Great Britain face Wimbledon question for Davis Cup tie against France

If Great Britain choose to play France at Wimbledon in the Davis Cup quarter-final a week after the All England Club’s championship final, a precedent exists – although it stirs grim memories for those who saw Ecuador win 3-2, consigning the hosts to years in the wilderness.

The All England Club let the national team on to the rehabbed grass of Court No 1 the weekend after the 2000 final and 11,000 fans witnessed a rolling anticlimax as Greg Rusedski and Arvind Parmar lost the opening and closing singles, while the doubles team of Parmar and Tim Henman also slipped up. It was all witnessed live on the BBC, compounding the humiliation.
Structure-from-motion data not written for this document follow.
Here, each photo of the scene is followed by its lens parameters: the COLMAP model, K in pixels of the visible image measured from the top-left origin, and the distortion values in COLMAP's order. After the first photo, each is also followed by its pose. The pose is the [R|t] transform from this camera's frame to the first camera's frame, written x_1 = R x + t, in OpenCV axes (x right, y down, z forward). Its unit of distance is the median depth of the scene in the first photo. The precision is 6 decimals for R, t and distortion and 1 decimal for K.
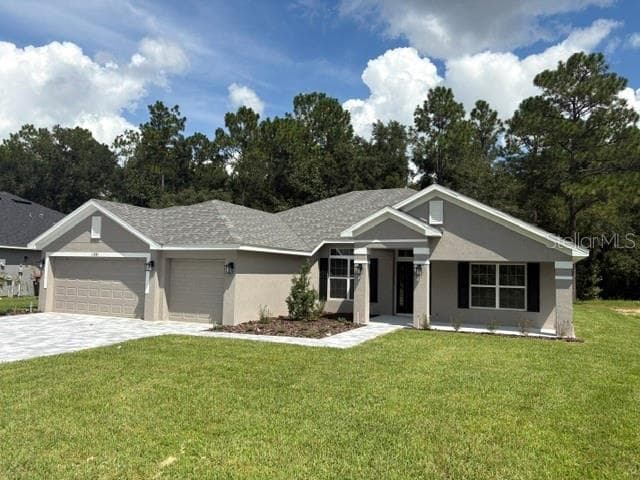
lens RADIAL K [[525.2, 0, 320.0], [0, 525.2, 240.0], [0, 0, 1]] dist [0.095360, -0.111481]
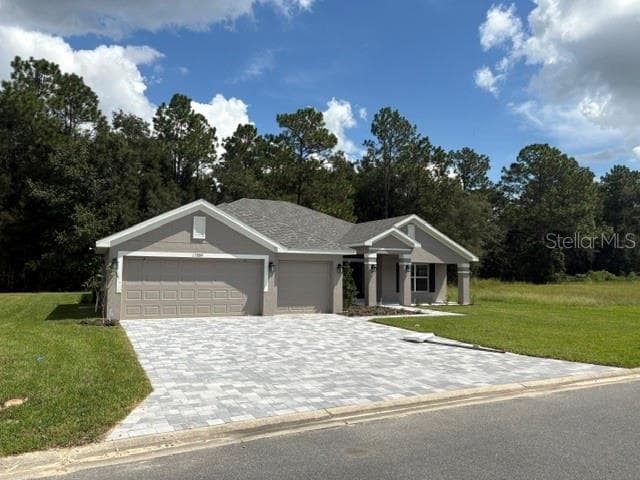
lens RADIAL K [[525.2, 0, 320.0], [0, 525.2, 240.0], [0, 0, 1]] dist [0.095360, -0.111481]
pose [[0.618348, 0.032436, 0.785235, -1.114904], [-0.044245, 0.999000, -0.006425, -0.004745], [-0.784658, -0.030770, 0.619165, 0.236393]]
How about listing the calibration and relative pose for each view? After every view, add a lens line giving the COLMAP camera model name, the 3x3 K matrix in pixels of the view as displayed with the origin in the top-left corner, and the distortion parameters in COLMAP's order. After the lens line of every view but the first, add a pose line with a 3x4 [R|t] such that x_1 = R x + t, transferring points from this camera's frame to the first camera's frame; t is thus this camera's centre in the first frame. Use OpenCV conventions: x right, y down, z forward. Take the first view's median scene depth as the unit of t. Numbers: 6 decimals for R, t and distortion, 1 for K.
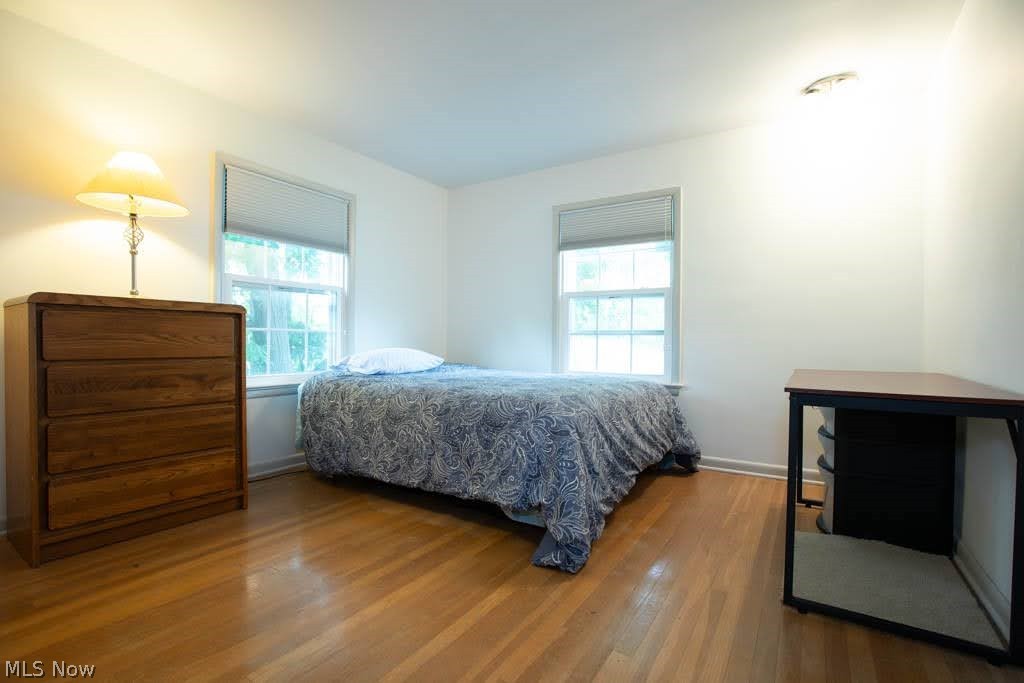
lens RADIAL K [[473.7, 0, 512.9], [0, 473.7, 345.2], [0, 0, 1]] dist [-0.057921, 0.020002]
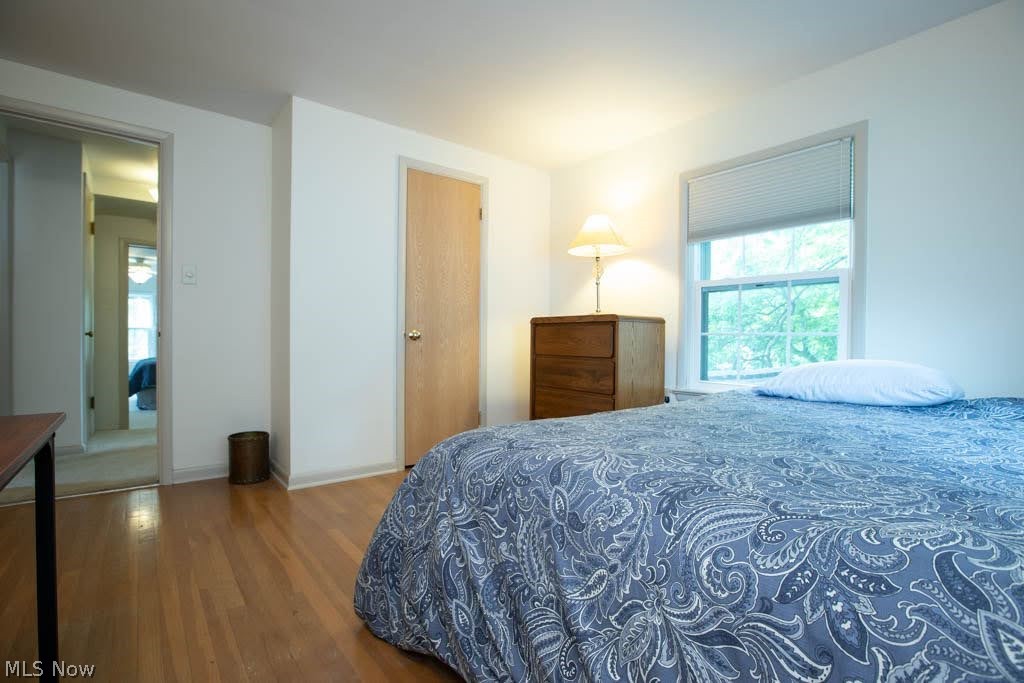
lens RADIAL K [[473.7, 0, 512.9], [0, 473.7, 345.2], [0, 0, 1]] dist [-0.057921, 0.020002]
pose [[-0.303150, 0.001130, -0.952942, 0.665540], [-0.021176, 0.999744, 0.007922, -0.012553], [0.952708, 0.022581, -0.303048, 1.177578]]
In a predictable response to Roger Taylor’s squad losing to the lightly regarded clay-courters from South America – a team that included Parmar’s 17-year-old conqueror, Giovanni Lapentti, who had first played on grass only a month previously, losing in the second round of the boys’ championship at Wimbledon, and had never been in a five-set match – the Lawn Tennis Association chief executive at the time, John Crowther, said, “no stone will be left unturned” to rescue British tennis from the doldrums.

He added: “We’ll put the people and assets in place to deliver the success we all strive to achieve at the highest level.”

It was a template for the years of false hope that followed Great Britain’s ejection from the competition’s world group.

More pertinently, perhaps, the ground staff at Wimbledon were able to restore the grass to robust health only a week after it had survived a fortnight’s use during the championships.

If they were of a mind to repeat the experiment following the 3-1 win over the USA – and the 2014 finalists France would surely attract a capacity crowd, whatever the venue – it seems it would be possible to fix the surface in time. If Andy Murray were to win Wimbledon – or even reach the final – the quarter-final might best be held on Centre Court, with its roof and 18,000 seats.

As a parting shot 15 years ago, young Lapentti hit an ace: “We all went to see the film Mission Impossible last Thursday. I’m just so happy. I think we should now build a grass court in Ecuador.”